• 과제 요구사항
"#### Content Protection" 문구가 들어 있는 줄부터 맨 마지막 줄까지, 양 끝 줄을 포함해 한 글자도 바꾸지 말고 그대로 옮겨 적으세요.

===== 제공 데이터 =====

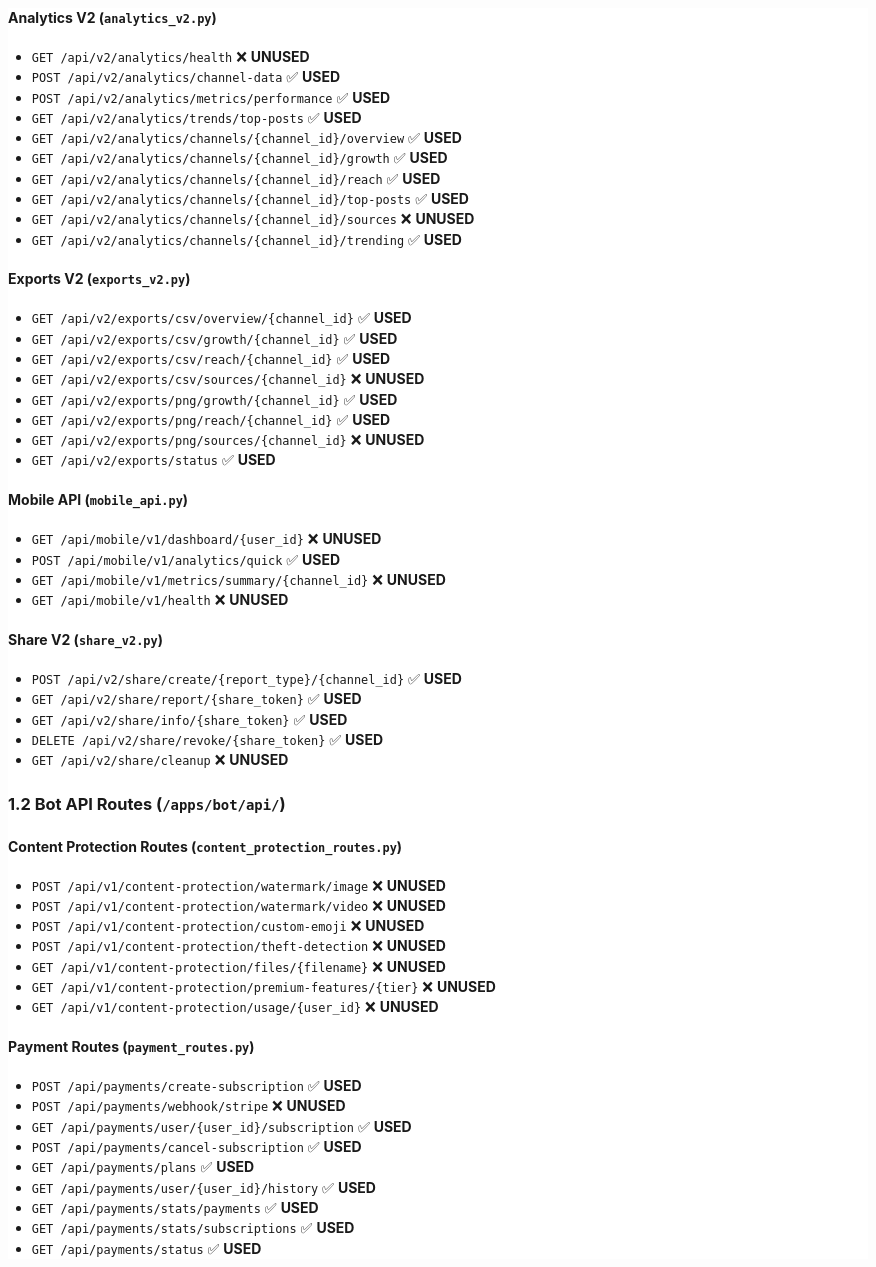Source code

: #### Analytics V2 (`analytics_v2.py`)
- `GET /api/v2/analytics/health` ❌ **UNUSED**
- `POST /api/v2/analytics/channel-data` ✅ **USED**
- `POST /api/v2/analytics/metrics/performance` ✅ **USED**
- `GET /api/v2/analytics/trends/top-posts` ✅ **USED**
- `GET /api/v2/analytics/channels/{channel_id}/overview` ✅ **USED**
- `GET /api/v2/analytics/channels/{channel_id}/growth` ✅ **USED**
- `GET /api/v2/analytics/channels/{channel_id}/reach` ✅ **USED**
- `GET /api/v2/analytics/channels/{channel_id}/top-posts` ✅ **USED**
- `GET /api/v2/analytics/channels/{channel_id}/sources` ❌ **UNUSED**
- `GET /api/v2/analytics/channels/{channel_id}/trending` ✅ **USED**

#### Exports V2 (`exports_v2.py`)
- `GET /api/v2/exports/csv/overview/{channel_id}` ✅ **USED**
- `GET /api/v2/exports/csv/growth/{channel_id}` ✅ **USED**
- `GET /api/v2/exports/csv/reach/{channel_id}` ✅ **USED**
- `GET /api/v2/exports/csv/sources/{channel_id}` ❌ **UNUSED**
- `GET /api/v2/exports/png/growth/{channel_id}` ✅ **USED**
- `GET /api/v2/exports/png/reach/{channel_id}` ✅ **USED**
- `GET /api/v2/exports/png/sources/{channel_id}` ❌ **UNUSED**
- `GET /api/v2/exports/status` ✅ **USED**

#### Mobile API (`mobile_api.py`)
- `GET /api/mobile/v1/dashboard/{user_id}` ❌ **UNUSED**
- `POST /api/mobile/v1/analytics/quick` ✅ **USED**
- `GET /api/mobile/v1/metrics/summary/{channel_id}` ❌ **UNUSED**
- `GET /api/mobile/v1/health` ❌ **UNUSED**

#### Share V2 (`share_v2.py`)
- `POST /api/v2/share/create/{report_type}/{channel_id}` ✅ **USED**
- `GET /api/v2/share/report/{share_token}` ✅ **USED**
- `GET /api/v2/share/info/{share_token}` ✅ **USED**
- `DELETE /api/v2/share/revoke/{share_token}` ✅ **USED**
- `GET /api/v2/share/cleanup` ❌ **UNUSED**

### 1.2 Bot API Routes (`/apps/bot/api/`)

#### Content Protection Routes (`content_protection_routes.py`)
- `POST /api/v1/content-protection/watermark/image` ❌ **UNUSED**
- `POST /api/v1/content-protection/watermark/video` ❌ **UNUSED**
- `POST /api/v1/content-protection/custom-emoji` ❌ **UNUSED**
- `POST /api/v1/content-protection/theft-detection` ❌ **UNUSED**
- `GET /api/v1/content-protection/files/{filename}` ❌ **UNUSED**
- `GET /api/v1/content-protection/premium-features/{tier}` ❌ **UNUSED**
- `GET /api/v1/content-protection/usage/{user_id}` ❌ **UNUSED**

#### Payment Routes (`payment_routes.py`)
- `POST /api/payments/create-subscription` ✅ **USED**
- `POST /api/payments/webhook/stripe` ❌ **UNUSED**
- `GET /api/payments/user/{user_id}/subscription` ✅ **USED**
- `POST /api/payments/cancel-subscription` ✅ **USED**
- `GET /api/payments/plans` ✅ **USED**
- `GET /api/payments/user/{user_id}/history` ✅ **USED**
- `GET /api/payments/stats/payments` ✅ **USED**
- `GET /api/payments/stats/subscriptions` ✅ **USED**
- `GET /api/payments/status` ✅ **USED**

=====

• 아래 답변
#### Content Protection Routes (`content_protection_routes.py`)
- `POST /api/v1/content-protection/watermark/image` ❌ **UNUSED**
- `POST /api/v1/content-protection/watermark/video` ❌ **UNUSED**
- `POST /api/v1/content-protection/custom-emoji` ❌ **UNUSED**
- `POST /api/v1/content-protection/theft-detection` ❌ **UNUSED**
- `GET /api/v1/content-protection/files/{filename}` ❌ **UNUSED**
- `GET /api/v1/content-protection/premium-features/{tier}` ❌ **UNUSED**
- `GET /api/v1/content-protection/usage/{user_id}` ❌ **UNUSED**

#### Payment Routes (`payment_routes.py`)
- `POST /api/payments/create-subscription` ✅ **USED**
- `POST /api/payments/webhook/stripe` ❌ **UNUSED**
- `GET /api/payments/user/{user_id}/subscription` ✅ **USED**
- `POST /api/payments/cancel-subscription` ✅ **USED**
- `GET /api/payments/plans` ✅ **USED**
- `GET /api/payments/user/{user_id}/history` ✅ **USED**
- `GET /api/payments/stats/payments` ✅ **USED**
- `GET /api/payments/stats/subscriptions` ✅ **USED**
- `GET /api/payments/status` ✅ **USED**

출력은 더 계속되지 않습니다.